Britain’s Brexit fudge will not fly with the rest of the EU
Cliff Taylor: Plan will not survive contact with enemy when negotiators get to Brussels
The key issue is how to control goods entering Britain from third countries and ensure the correct rules and tariffs are applied before they enter the EU. Photograph: Glyn Kirk/AFP/Getty
The document from the British government on how trade might operate after Brexit shows how politics and economics are colliding to create chaos. London has tried to cover up the cracks in the British cabinet by dancing around the key decisions, while at the same time seeking to assure British businesses that it does not plan to crash out of the EU without a deal on what happens next.
The result is a fudge which will not fly with the rest of the EU. This plan will not survive contact with the enemy when the British negotiators get to Brussels.
Before Brexit we did not spend much of our time talking about the EU customs union. It is the agreement which allows goods to circulate freely within the EU. It also means that goods imported from outside the EU can move without restriction around the EU, once they clear customs at the first point of entry.
It is a normal part of business now for companies across the union – and in Britain – for example allowing car parts to be manufactured in France and assembled in the UK, or goods to move from Ireland through the UK for onward sale in Germany, France or wherever.
Britain is trying to hold on to the advantages of this – in so far as it can – while at the same time winning flexibility to negotiate new trade deals with other countries, such as the US. At the same time, London is trying to come up with a plan which keeps the hard Brexit lobby happy, while avoiding the cliff-edge fall out of the EU in March 2019 which business fears. And all this while also claiming a hard border on the island of Ireland will not be needed.
The resulting confusion is best seen in its approach to the customs union. It would make sense for Britain to propose to remain in the customs union, certainly for a transition period after Brexit and – from an economic point of view – beyond that as well.
However the hard Brexit lobby insists “Brexit means Brexit” and Britain must leave the EU single market and the customs union. To try to ride both horses at once, the document suggests that Britain will leave the customs union when it leaves the EU in March 2019, but that it will seek to have an interim period when it would have a “continued close association with the EU customs union for a time-limited period after the UK has left the EU”. This, it says, could involve a common external tariff and no customs processes and duties between the UK and the EU.
Now, using the duck test, this would mean in effect that Britain wants to remain a member of the customs union, in all but name, during the interim period. But at the same time it would see itself as free to start trade negotiations with other third countries. This won’t fly with the rest of the EU. Why should they agree to it? They are likely to tell Britain that it is either in or out of the customs union during any transition – and if it is in, it plays by all the rules. This has echoes of the wider Brexit dilemma for Britain – it can’t hold on to the advantages of EU membership, while at the same time implementing its own policies in areas such as immigration.
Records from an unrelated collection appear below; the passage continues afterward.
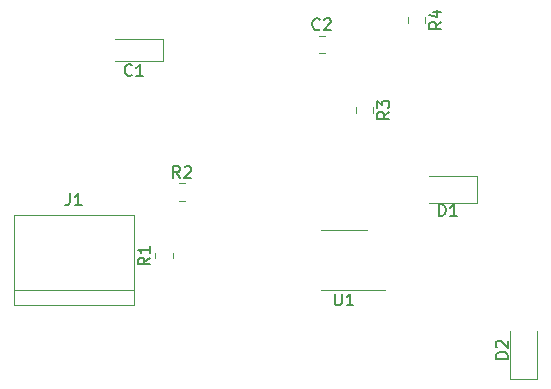
<source format=gbr>
%TF.GenerationSoftware,KiCad,Pcbnew,(6.0.10-0)*%
%TF.CreationDate,2023-02-17T12:04:27-08:00*%
%TF.ProjectId,lab6,6c616236-2e6b-4696-9361-645f70636258,rev?*%
%TF.SameCoordinates,Original*%
%TF.FileFunction,Legend,Top*%
%TF.FilePolarity,Positive*%
%FSLAX46Y46*%
G04 Gerber Fmt 4.6, Leading zero omitted, Abs format (unit mm)*
G04 Created by KiCad (PCBNEW (6.0.10-0)) date 2023-02-17 12:04:27*
%MOMM*%
%LPD*%
G01*
G04 APERTURE LIST*
%ADD10C,0.150000*%
%ADD11C,0.120000*%
G04 APERTURE END LIST*
D10*
%TO.C,U1*%
X166878095Y-81592380D02*
X166878095Y-82401904D01*
X166925714Y-82497142D01*
X166973333Y-82544761D01*
X167068571Y-82592380D01*
X167259047Y-82592380D01*
X167354285Y-82544761D01*
X167401904Y-82497142D01*
X167449523Y-82401904D01*
X167449523Y-81592380D01*
X168449523Y-82592380D02*
X167878095Y-82592380D01*
X168163809Y-82592380D02*
X168163809Y-81592380D01*
X168068571Y-81735238D01*
X167973333Y-81830476D01*
X167878095Y-81878095D01*
%TO.C,R2*%
X153773333Y-71797380D02*
X153440000Y-71321190D01*
X153201904Y-71797380D02*
X153201904Y-70797380D01*
X153582857Y-70797380D01*
X153678095Y-70845000D01*
X153725714Y-70892619D01*
X153773333Y-70987857D01*
X153773333Y-71130714D01*
X153725714Y-71225952D01*
X153678095Y-71273571D01*
X153582857Y-71321190D01*
X153201904Y-71321190D01*
X154154285Y-70892619D02*
X154201904Y-70845000D01*
X154297142Y-70797380D01*
X154535238Y-70797380D01*
X154630476Y-70845000D01*
X154678095Y-70892619D01*
X154725714Y-70987857D01*
X154725714Y-71083095D01*
X154678095Y-71225952D01*
X154106666Y-71797380D01*
X154725714Y-71797380D01*
%TO.C,D1*%
X175689404Y-75012380D02*
X175689404Y-74012380D01*
X175927500Y-74012380D01*
X176070357Y-74060000D01*
X176165595Y-74155238D01*
X176213214Y-74250476D01*
X176260833Y-74440952D01*
X176260833Y-74583809D01*
X176213214Y-74774285D01*
X176165595Y-74869523D01*
X176070357Y-74964761D01*
X175927500Y-75012380D01*
X175689404Y-75012380D01*
X177213214Y-75012380D02*
X176641785Y-75012380D01*
X176927500Y-75012380D02*
X176927500Y-74012380D01*
X176832261Y-74155238D01*
X176737023Y-74250476D01*
X176641785Y-74298095D01*
%TO.C,J1*%
X144446666Y-73112380D02*
X144446666Y-73826666D01*
X144399047Y-73969523D01*
X144303809Y-74064761D01*
X144160952Y-74112380D01*
X144065714Y-74112380D01*
X145446666Y-74112380D02*
X144875238Y-74112380D01*
X145160952Y-74112380D02*
X145160952Y-73112380D01*
X145065714Y-73255238D01*
X144970476Y-73350476D01*
X144875238Y-73398095D01*
%TO.C,C1*%
X149693333Y-63067142D02*
X149645714Y-63114761D01*
X149502857Y-63162380D01*
X149407619Y-63162380D01*
X149264761Y-63114761D01*
X149169523Y-63019523D01*
X149121904Y-62924285D01*
X149074285Y-62733809D01*
X149074285Y-62590952D01*
X149121904Y-62400476D01*
X149169523Y-62305238D01*
X149264761Y-62210000D01*
X149407619Y-62162380D01*
X149502857Y-62162380D01*
X149645714Y-62210000D01*
X149693333Y-62257619D01*
X150645714Y-63162380D02*
X150074285Y-63162380D01*
X150360000Y-63162380D02*
X150360000Y-62162380D01*
X150264761Y-62305238D01*
X150169523Y-62400476D01*
X150074285Y-62448095D01*
%TO.C,C2*%
X165595837Y-59192142D02*
X165548218Y-59239761D01*
X165405361Y-59287380D01*
X165310123Y-59287380D01*
X165167265Y-59239761D01*
X165072027Y-59144523D01*
X165024408Y-59049285D01*
X164976789Y-58858809D01*
X164976789Y-58715952D01*
X165024408Y-58525476D01*
X165072027Y-58430238D01*
X165167265Y-58335000D01*
X165310123Y-58287380D01*
X165405361Y-58287380D01*
X165548218Y-58335000D01*
X165595837Y-58382619D01*
X165976789Y-58382619D02*
X166024408Y-58335000D01*
X166119646Y-58287380D01*
X166357742Y-58287380D01*
X166452980Y-58335000D01*
X166500599Y-58382619D01*
X166548218Y-58477857D01*
X166548218Y-58573095D01*
X166500599Y-58715952D01*
X165929170Y-59287380D01*
X166548218Y-59287380D01*
%TO.C,R1*%
X151215316Y-78537538D02*
X150739126Y-78870872D01*
X151215316Y-79108967D02*
X150215316Y-79108967D01*
X150215316Y-78728014D01*
X150262936Y-78632776D01*
X150310555Y-78585157D01*
X150405793Y-78537538D01*
X150548650Y-78537538D01*
X150643888Y-78585157D01*
X150691507Y-78632776D01*
X150739126Y-78728014D01*
X150739126Y-79108967D01*
X151215316Y-77585157D02*
X151215316Y-78156586D01*
X151215316Y-77870872D02*
X150215316Y-77870872D01*
X150358174Y-77966110D01*
X150453412Y-78061348D01*
X150501031Y-78156586D01*
%TO.C,R3*%
X171477380Y-66206666D02*
X171001190Y-66540000D01*
X171477380Y-66778095D02*
X170477380Y-66778095D01*
X170477380Y-66397142D01*
X170525000Y-66301904D01*
X170572619Y-66254285D01*
X170667857Y-66206666D01*
X170810714Y-66206666D01*
X170905952Y-66254285D01*
X170953571Y-66301904D01*
X171001190Y-66397142D01*
X171001190Y-66778095D01*
X170477380Y-65873333D02*
X170477380Y-65254285D01*
X170858333Y-65587619D01*
X170858333Y-65444761D01*
X170905952Y-65349523D01*
X170953571Y-65301904D01*
X171048809Y-65254285D01*
X171286904Y-65254285D01*
X171382142Y-65301904D01*
X171429761Y-65349523D01*
X171477380Y-65444761D01*
X171477380Y-65730476D01*
X171429761Y-65825714D01*
X171382142Y-65873333D01*
%TO.C,D2*%
X181512380Y-87098095D02*
X180512380Y-87098095D01*
X180512380Y-86860000D01*
X180560000Y-86717142D01*
X180655238Y-86621904D01*
X180750476Y-86574285D01*
X180940952Y-86526666D01*
X181083809Y-86526666D01*
X181274285Y-86574285D01*
X181369523Y-86621904D01*
X181464761Y-86717142D01*
X181512380Y-86860000D01*
X181512380Y-87098095D01*
X180607619Y-86145714D02*
X180560000Y-86098095D01*
X180512380Y-86002857D01*
X180512380Y-85764761D01*
X180560000Y-85669523D01*
X180607619Y-85621904D01*
X180702857Y-85574285D01*
X180798095Y-85574285D01*
X180940952Y-85621904D01*
X181512380Y-86193333D01*
X181512380Y-85574285D01*
%TO.C,R4*%
X175882380Y-58586666D02*
X175406190Y-58920000D01*
X175882380Y-59158095D02*
X174882380Y-59158095D01*
X174882380Y-58777142D01*
X174930000Y-58681904D01*
X174977619Y-58634285D01*
X175072857Y-58586666D01*
X175215714Y-58586666D01*
X175310952Y-58634285D01*
X175358571Y-58681904D01*
X175406190Y-58777142D01*
X175406190Y-59158095D01*
X175215714Y-57729523D02*
X175882380Y-57729523D01*
X174834761Y-57967619D02*
X175549047Y-58205714D01*
X175549047Y-57586666D01*
D11*
%TO.C,U1*%
X167640000Y-81300000D02*
X165690000Y-81300000D01*
X167640000Y-81300000D02*
X171090000Y-81300000D01*
X167640000Y-76180000D02*
X169590000Y-76180000D01*
X167640000Y-76180000D02*
X165690000Y-76180000D01*
%TO.C,R2*%
X153712936Y-73730000D02*
X154167064Y-73730000D01*
X153712936Y-72260000D02*
X154167064Y-72260000D01*
%TO.C,D1*%
X174827500Y-73875000D02*
X178887500Y-73875000D01*
X178887500Y-73875000D02*
X178887500Y-71605000D01*
X178887500Y-71605000D02*
X174827500Y-71605000D01*
%TO.C,J1*%
X139700000Y-82550000D02*
X149860000Y-82550000D01*
X139700000Y-74930000D02*
X139700000Y-82550000D01*
X149860000Y-74930000D02*
X139700000Y-74930000D01*
X149860000Y-82550000D02*
X149860000Y-74930000D01*
X149860000Y-81280000D02*
X139700000Y-81280000D01*
%TO.C,C1*%
X148260000Y-61895000D02*
X152345000Y-61895000D01*
X152345000Y-60025000D02*
X148260000Y-60025000D01*
X152345000Y-61895000D02*
X152345000Y-60025000D01*
%TO.C,C2*%
X165501252Y-61250000D02*
X166023756Y-61250000D01*
X165501252Y-59780000D02*
X166023756Y-59780000D01*
%TO.C,R1*%
X153147936Y-78597936D02*
X153147936Y-78143808D01*
X151677936Y-78597936D02*
X151677936Y-78143808D01*
%TO.C,R3*%
X170110000Y-65812936D02*
X170110000Y-66267064D01*
X168640000Y-65812936D02*
X168640000Y-66267064D01*
%TO.C,D2*%
X181745000Y-88820000D02*
X184015000Y-88820000D01*
X184015000Y-88820000D02*
X184015000Y-84760000D01*
X181745000Y-84760000D02*
X181745000Y-88820000D01*
%TO.C,R4*%
X173045000Y-58192936D02*
X173045000Y-58647064D01*
X174515000Y-58192936D02*
X174515000Y-58647064D01*
%TD*%
M02*

</source>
Beyond the transition period, wider questions appear about a long-term UK/EU trade deal. The paper sees two possible solutions. One is to erect customs borders, but to try to keep them as seamless as possible. There is no doubt that advanced IT can help, but a border is still a border and the paper concedes that the administrative burden on business will rise. The economic nonsense of Brexit is exposed again – a whole load of new IT and customs investment for something that is worse than the situation which currently exits.
The second option seen by the paper in the longer term is some kind of new customs union deal between Britain and the EU, which the document says could avoid the need for a UK/EU goods border. This looks even less likely to come into being .
The key issue here is how to control goods entering Britain from third countries and ensure the correct rules and tariffs are applied before they enter the EU. The document makes suggestions on policing this, but they don’t look very convincing. Also, the same issue applies for the EU. Why sign up to this deal which gives Britain so many benefits of a customs union without the same obligations as the rest?
Given the incoherence of the British approach, the best strategy for Ireland – for the moment at least – seems to be to keep pushing for Britain to remain in the customs union. The document says that it won’t, but a lot of talking still lies ahead.
We also need to play the Border card as hard as possible. Britain has ruled out Border controls between the North and the UK. It also says it does not want a hard Border on the island. But if Britain is out of the customs union, a Border and some kind of controls will be needed. Otherwise how will the movement of goods be controlled? Or will we leave it to the smugglers?
This Border issue is where we need to dig in. We also need to be ready for some serious rows when the talks start again in a few weeks, with all the unwelcome uncertainty that will bring. The most overused phrase we will hear about Brexit in the weeks ahead is “the clock is ticking”. But, as ever, it is.